Problem tanımı.
Aşağıdaki kayıtlarda "LAT, SURFACE, ELEVATION" ifadesini içeren satırdan kayıtların sonuna kadar uzanan satırları, iki uç da dahil olmak üzere, harfi harfine yeniden yazın. Resimleri yanıta almayın.

Veriler.
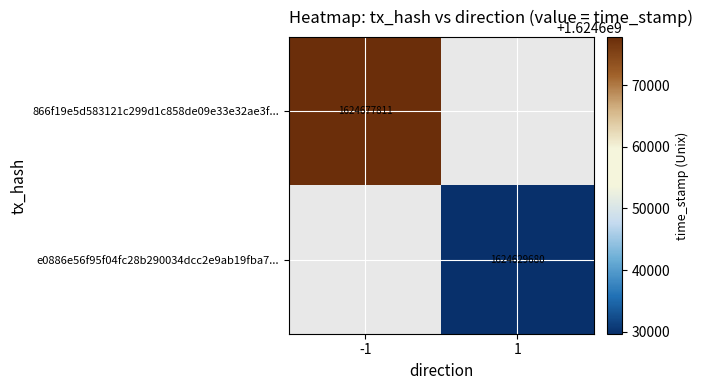

The 866f19e5d583121c299d1c858de09e33e32ae3f... series shows 1624677811 at -1. True or false?

True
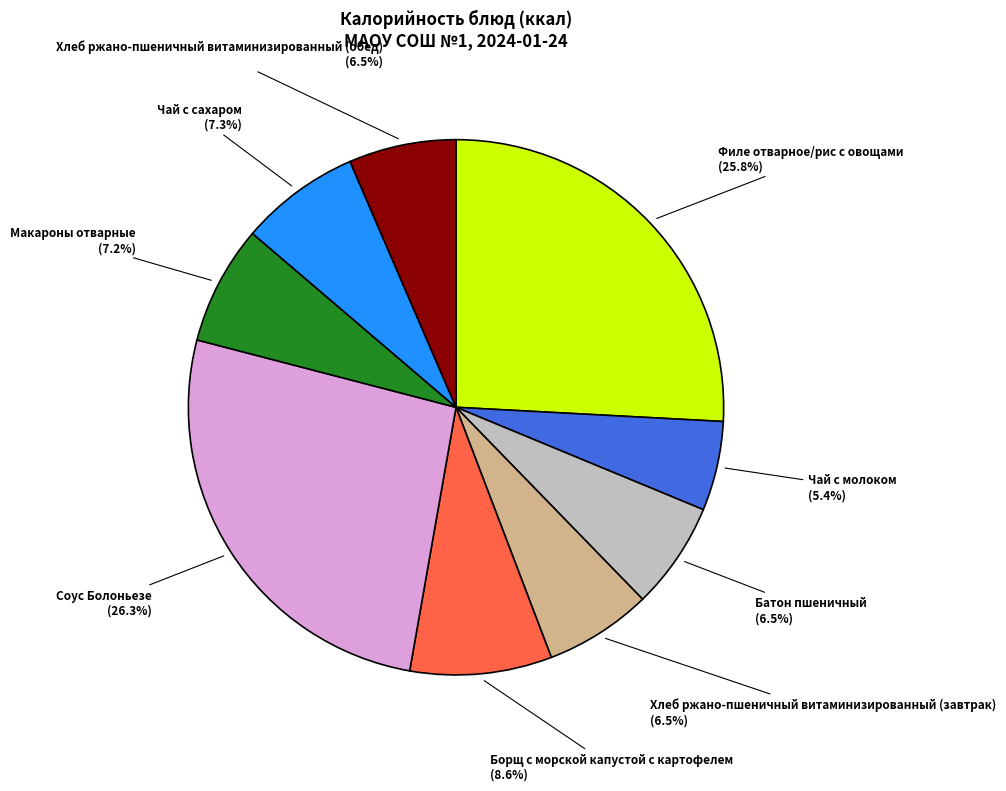

Is there a majority slice in this chart?

No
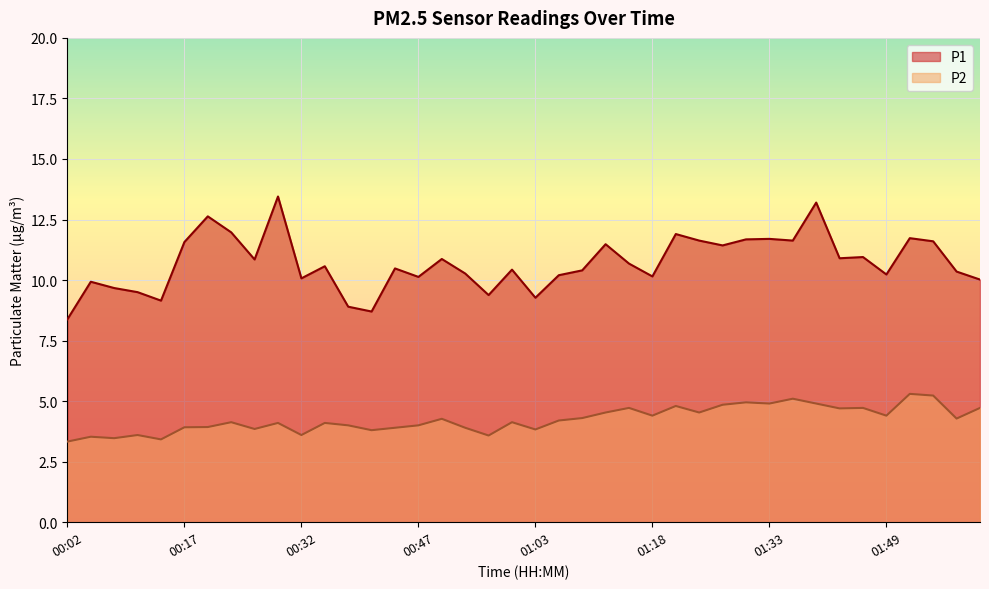

True or false: P1 and P2 cross at least once.

False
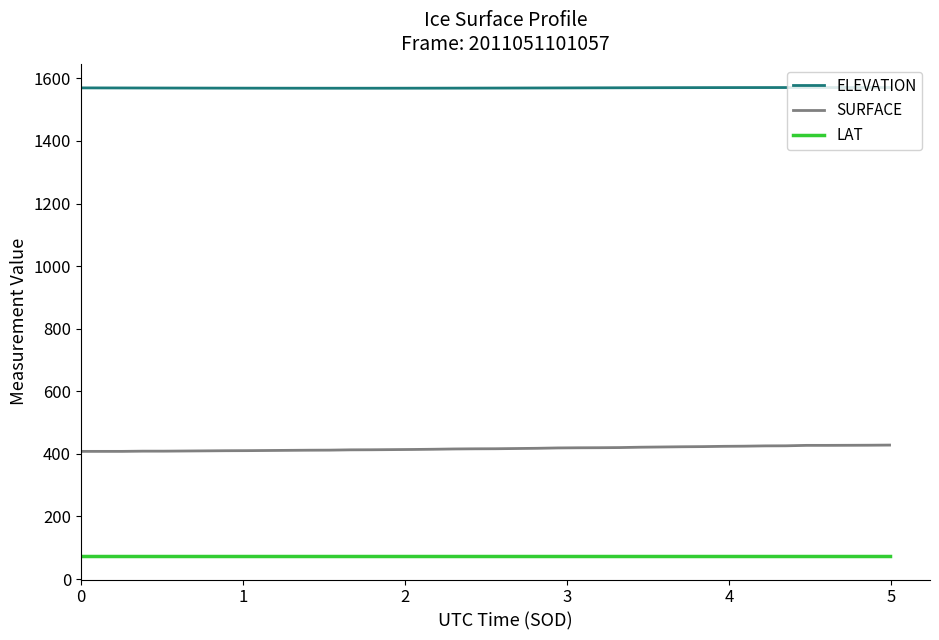

Rank the series by their maximum value, from lowest to highest.

LAT, SURFACE, ELEVATION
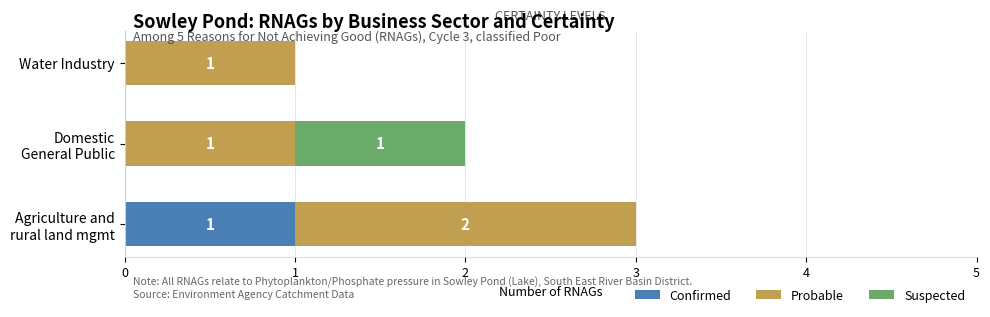

What are all the series names shown in the legend?

Confirmed, Probable, Suspected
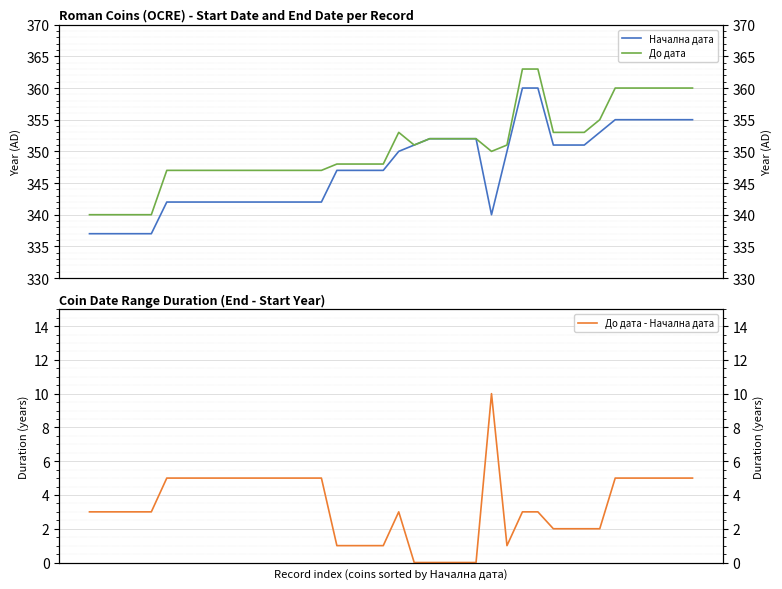

What are all the series names shown in the legend?

Начална дата, До дата, До дата - Начална дата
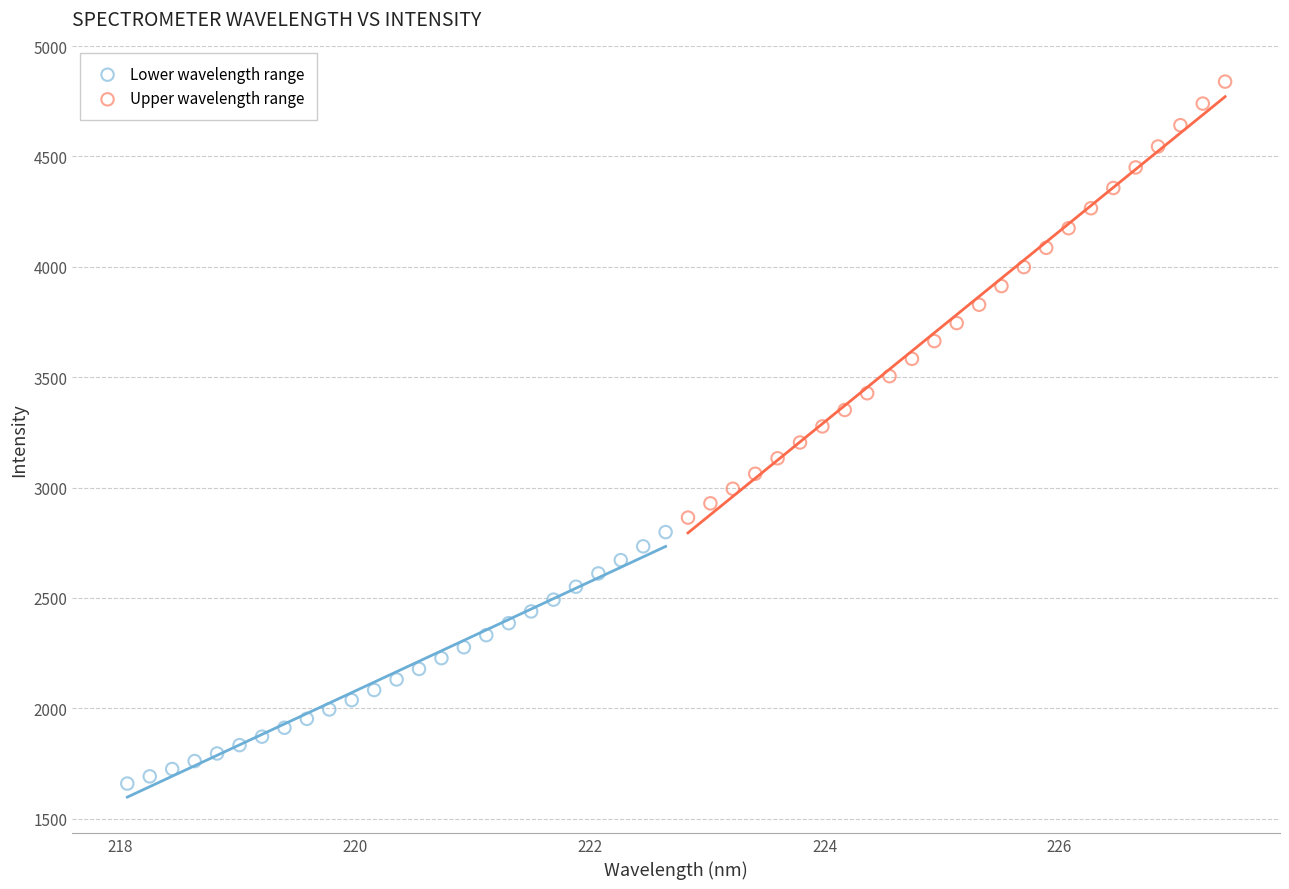

Which series reaches the minimum Y coordinate?

Lower wavelength range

Alıştırma sonucu.
LAT, SURFACE, ELEVATION

What are all the series names shown in the legend?

Confirmed, Probable, Suspected

What are all the series names shown in the legend?

Начална дата, До дата, До дата - Начална дата

Which series reaches the minimum Y coordinate?

Lower wavelength range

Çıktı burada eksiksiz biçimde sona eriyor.